**What the task asks**
Only one span is wanted from the lines below: from the one with "middle dip: (296, 231)" up to and including the one with "thumb mcp: (192, 316)". Copy it exactly, without images.

**Data for analysis**
====

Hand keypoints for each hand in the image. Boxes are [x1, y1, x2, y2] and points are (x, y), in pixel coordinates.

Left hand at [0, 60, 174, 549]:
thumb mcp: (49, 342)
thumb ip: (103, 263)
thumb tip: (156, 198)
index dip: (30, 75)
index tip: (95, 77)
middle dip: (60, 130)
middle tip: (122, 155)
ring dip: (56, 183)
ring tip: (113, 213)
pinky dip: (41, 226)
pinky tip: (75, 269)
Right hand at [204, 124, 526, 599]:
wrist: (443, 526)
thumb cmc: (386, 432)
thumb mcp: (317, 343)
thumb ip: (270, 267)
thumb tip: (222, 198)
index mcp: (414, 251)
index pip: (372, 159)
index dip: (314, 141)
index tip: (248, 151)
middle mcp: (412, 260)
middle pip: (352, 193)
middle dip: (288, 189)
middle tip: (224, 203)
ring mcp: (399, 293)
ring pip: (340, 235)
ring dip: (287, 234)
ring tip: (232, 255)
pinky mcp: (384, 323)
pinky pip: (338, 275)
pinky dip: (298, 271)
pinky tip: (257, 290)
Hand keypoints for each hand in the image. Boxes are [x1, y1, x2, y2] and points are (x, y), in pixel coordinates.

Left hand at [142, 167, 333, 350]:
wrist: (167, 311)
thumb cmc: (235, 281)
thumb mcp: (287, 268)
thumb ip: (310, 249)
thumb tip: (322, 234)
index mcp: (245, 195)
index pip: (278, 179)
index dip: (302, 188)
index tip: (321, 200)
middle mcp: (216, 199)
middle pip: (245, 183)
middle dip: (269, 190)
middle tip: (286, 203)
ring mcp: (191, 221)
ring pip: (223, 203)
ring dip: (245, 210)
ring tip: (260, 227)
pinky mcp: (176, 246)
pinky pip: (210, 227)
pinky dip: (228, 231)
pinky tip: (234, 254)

====

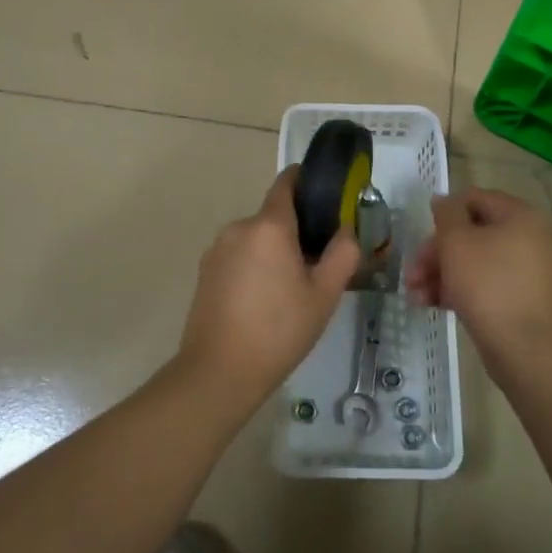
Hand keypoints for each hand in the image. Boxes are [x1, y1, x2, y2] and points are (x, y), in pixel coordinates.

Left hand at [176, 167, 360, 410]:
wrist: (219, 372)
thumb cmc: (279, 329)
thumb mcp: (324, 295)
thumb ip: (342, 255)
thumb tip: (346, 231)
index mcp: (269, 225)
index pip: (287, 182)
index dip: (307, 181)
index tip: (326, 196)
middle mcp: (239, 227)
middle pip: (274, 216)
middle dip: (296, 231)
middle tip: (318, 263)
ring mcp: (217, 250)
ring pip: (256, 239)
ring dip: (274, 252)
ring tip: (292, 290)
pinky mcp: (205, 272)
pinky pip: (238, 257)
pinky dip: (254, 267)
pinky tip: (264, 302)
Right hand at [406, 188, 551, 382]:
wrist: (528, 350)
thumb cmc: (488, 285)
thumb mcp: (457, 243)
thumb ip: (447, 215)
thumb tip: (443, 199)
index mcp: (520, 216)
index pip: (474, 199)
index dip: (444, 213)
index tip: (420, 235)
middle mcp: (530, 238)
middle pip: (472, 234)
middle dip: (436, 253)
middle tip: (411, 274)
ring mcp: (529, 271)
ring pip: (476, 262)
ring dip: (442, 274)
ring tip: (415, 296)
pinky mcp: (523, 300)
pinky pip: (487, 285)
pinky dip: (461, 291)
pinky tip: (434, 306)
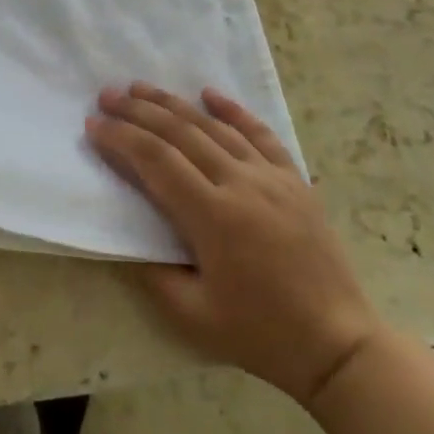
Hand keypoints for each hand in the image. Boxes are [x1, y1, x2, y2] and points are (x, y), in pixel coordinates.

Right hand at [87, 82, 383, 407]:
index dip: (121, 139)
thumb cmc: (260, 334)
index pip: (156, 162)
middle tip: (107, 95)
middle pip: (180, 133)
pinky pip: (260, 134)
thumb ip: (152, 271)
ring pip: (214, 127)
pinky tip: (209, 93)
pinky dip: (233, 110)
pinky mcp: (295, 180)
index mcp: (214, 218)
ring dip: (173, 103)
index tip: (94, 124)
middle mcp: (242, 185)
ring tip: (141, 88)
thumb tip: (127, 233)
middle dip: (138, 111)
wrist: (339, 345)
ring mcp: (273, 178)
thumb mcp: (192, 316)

====

**Solution to this exercise**
middle dip: (296, 231)
middle tip: (318, 263)
ring mcp: (217, 250)
ring pip: (256, 239)
ring dip: (274, 252)
ring tip: (292, 290)
pinky mcp: (205, 272)
pinky pip: (238, 257)
pinky dip: (254, 267)
pinky tip: (264, 302)
Right hand at [406, 188, 551, 382]:
wrist: (528, 350)
thumb cmc: (488, 285)
thumb mcp: (457, 243)
thumb ip: (447, 215)
thumb tip: (443, 199)
index mcp: (520, 216)
index pip: (474, 199)
index dip: (444, 213)
index tip: (420, 235)
middle mcp: (530, 238)
middle pip: (472, 234)
middle dip: (436, 253)
middle tip: (411, 274)
ring mcp: (529, 271)
ring pip: (476, 262)
ring dip: (442, 274)
ring tip: (415, 296)
pinky mcp: (523, 300)
pinky pip: (487, 285)
pinky dip: (461, 291)
pinky tip: (434, 306)
Hand keypoints for each hand in the image. Boxes are [x1, y1, x2, y2] and points are (x, y), in pixel coordinates.

Right hand at [87, 82, 383, 407]:
index dip: (121, 139)
thumb cmc: (260, 334)
index pip: (156, 162)
middle tip: (107, 95)
middle pip: (180, 133)
pinky pip: (260, 134)
thumb ip: (152, 271)
ring pip: (214, 127)
pinky tip: (209, 93)
pinky dip: (233, 110)
pinky mcp: (295, 180)
index mcp: (214, 218)
ring dip: (173, 103)
index tip: (94, 124)
middle mcp: (242, 185)
ring tip: (141, 88)
thumb tip: (127, 233)
middle dip: (138, 111)
wrist: (339, 345)
ring mcp: (273, 178)
thumb mcp: (192, 316)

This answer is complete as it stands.